== PROBLEM REQUIREMENTS ==
Rewrite the text of the material below, replacing every "Rio de Janeiro" with "São Paulo" and leaving everything else unchanged. Leave the pictures out of your answer.

════

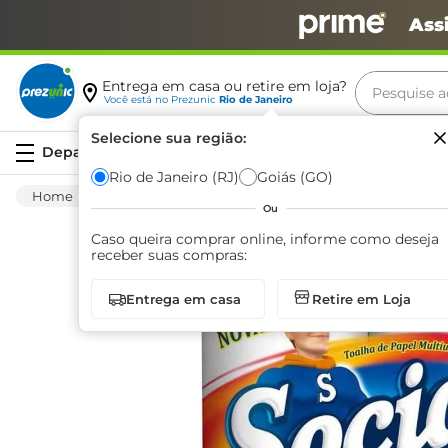
Ass
Pesquise aq
Entrega em casa ou retire em loja?
Você está no
Prezunic
Rio de Janeiro
Termos m
Selecione sua região:
Serviços
carne
Rio de Janeiro (RJ)
Goiás (GO)
Utilidades E Casa
Higiênicos
Papel Toal
leite
Ou
café
Caso queira comprar online, informe como deseja
receber suas compras:
queijo
Entrega em casa
Retire em Loja
azeite
biscoit
arroz
iogurte
papel h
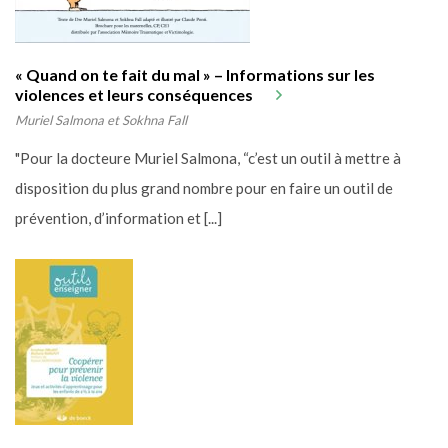
« Quand on te fait du mal » – Informations sur les
violences et leurs conséquences
Muriel Salmona et Sokhna Fall
"Pour la docteure Muriel Salmona, “c’est un outil à mettre à
disposition du plus grand nombre pour en faire un outil de
prévention, d’information et [...]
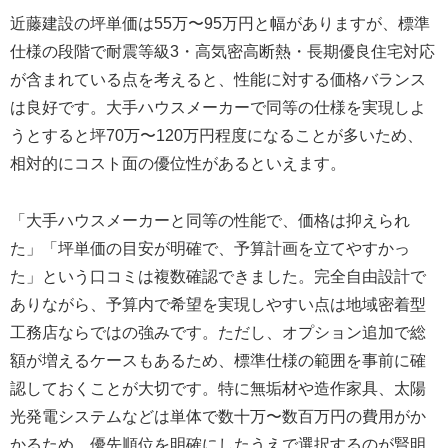
近藤建設の坪単価は55万〜95万円と幅がありますが、標準
仕様の段階で耐震等級3・高気密高断熱・長期優良住宅対応
が含まれている点を考えると、性能に対する価格バランス
は良好です。大手ハウスメーカーで同等の仕様を実現しよ
うとすると坪70万〜120万円程度になることが多いため、
相対的にコスト面の優位性があるといえます。
「大手ハウスメーカーと同等の性能で、価格は抑えられ
た」「坪単価の目安が明確で、予算計画を立てやすかっ
た」という口コミは複数確認できました。完全自由設計で
ありながら、予算内で希望を実現しやすい点は地域密着型
工務店ならではの強みです。ただし、オプション追加で総
額が増えるケースもあるため、標準仕様の範囲を事前に確
認しておくことが大切です。特に無垢材や造作家具、太陽
光発電システムなどは単体で数十万〜数百万円の費用がか
かるため、優先順位を明確にしたうえで選択するのが賢明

════

== YOUR RESPONSE ==
Ass
Pesquise aq
Entrega em casa ou retire em loja?
Você está no
Prezunic
São Paulo
Termos m
Selecione sua região:
Serviços
carne
São Paulo (RJ)
Goiás (GO)
Utilidades E Casa
Higiênicos
Papel Toal
leite
Ou
café
Caso queira comprar online, informe como deseja
receber suas compras:
queijo
Entrega em casa
Retire em Loja
azeite
biscoit
arroz
iogurte
papel h
« Quand on te fait du mal » – Informations sur les
violences et leurs conséquences
Muriel Salmona et Sokhna Fall
"Pour la docteure Muriel Salmona, “c’est un outil à mettre à
disposition du plus grand nombre pour en faire un outil de
prévention, d’information et [...]
近藤建設の坪単価は55万〜95万円と幅がありますが、標準
仕様の段階で耐震等級3・高気密高断熱・長期優良住宅対応
が含まれている点を考えると、性能に対する価格バランス
は良好です。大手ハウスメーカーで同等の仕様を実現しよ
うとすると坪70万〜120万円程度になることが多いため、
相対的にコスト面の優位性があるといえます。
「大手ハウスメーカーと同等の性能で、価格は抑えられ
た」「坪単価の目安が明確で、予算計画を立てやすかっ
た」という口コミは複数確認できました。完全自由設計で
ありながら、予算内で希望を実現しやすい点は地域密着型
工務店ならではの強みです。ただし、オプション追加で総
額が増えるケースもあるため、標準仕様の範囲を事前に確
認しておくことが大切です。特に無垢材や造作家具、太陽
光発電システムなどは単体で数十万〜数百万円の費用がか
かるため、優先順位を明確にしたうえで選択するのが賢明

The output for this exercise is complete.